The journey begins in Avgeniki village and concludes at the Agios Fanourios church in Venerato, nestled beneath a towering cliff. A brief stroll through the canyon from Agios Fanourios can be paired with a quick exploration of Venerato village. This charming village, once home to Venetian nobles, was often referred to as “Little Venice” due to its picturesque landscape.

The Apollonas river, which maintains its flow throughout the year, meanders through the gorge, carrying water from Agia Varvara to the Giofyros river. The river’s name, Apollonas, is derived from the ancient town of Apollonia, which once stood here. Some remnants of this town still exist near the gorge. As one ventures further into the gorge, the vegetation and platan trees flourish, harmoniously blending with an ancient watermill. The gorge narrows down to a width of 60cm, with the walls towering up to 25 meters.

Moving ahead, the Gra Spiliara (Old Cave), a haven for wild pigeons, emerges. The cave and the canyon served as a sanctuary during the Turkish Era and the German Occupation of Crete. Some parts of the gorge require wading through water or climbing over rocks. It is advisable for those descending the gorge to wear a helmet to protect against potential falling stones caused by the goats that inhabit the canyon’s edges.
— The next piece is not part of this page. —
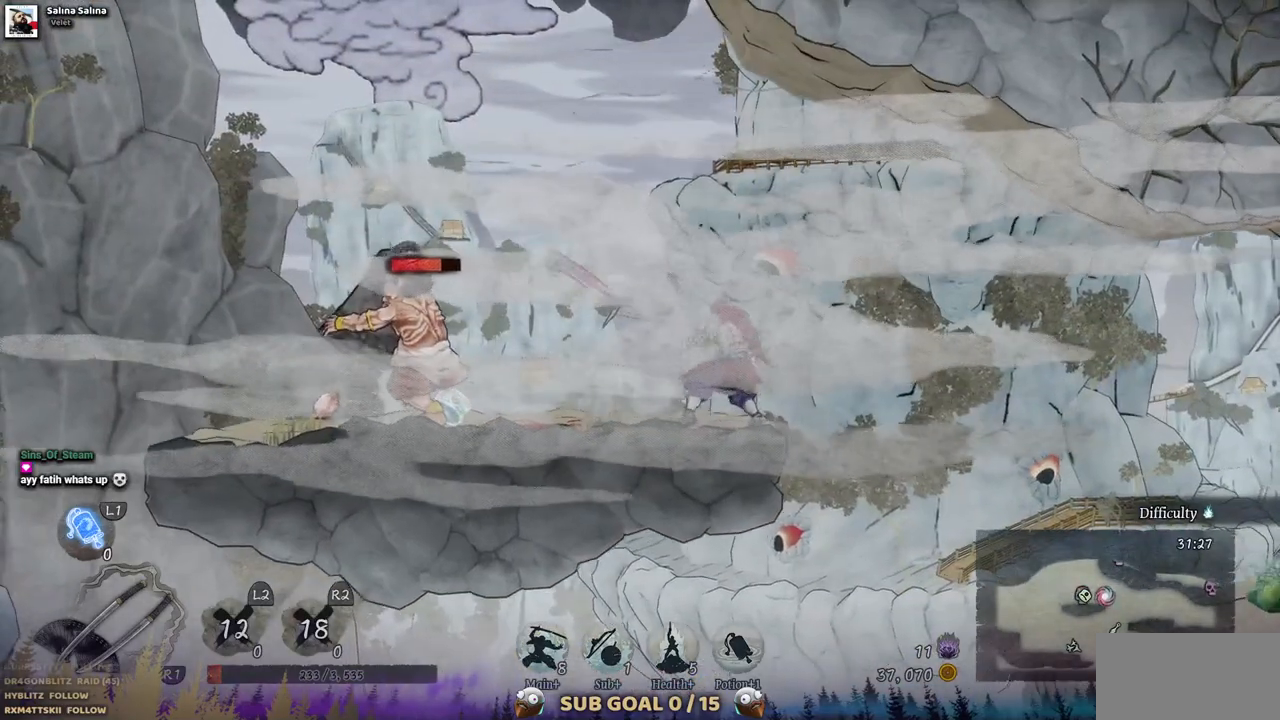
{"dt_ms": 500, "buttons": [], "left_stick": "center", "right_stick": "center", "events": []}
After walking another 80m, you’ll reach the Kouroupi area. Here, the canyon walls almost converge, creating several small waterfalls. There’s a narrow, 20-meter long crevice in the rock that ends in a 7-meter high cliff and a deep pond. This marks the end of the walkable part of the gorge.

Until the 1950s, locals sourced their drinking water from this river, used it for irrigation, and it was home to a variety of wildlife including turtles, eels, and crabs. Sadly, pollution and domestic sewage have significantly degraded the ecosystem. This beautiful location deserves a better fate, and we can only hope it attains it.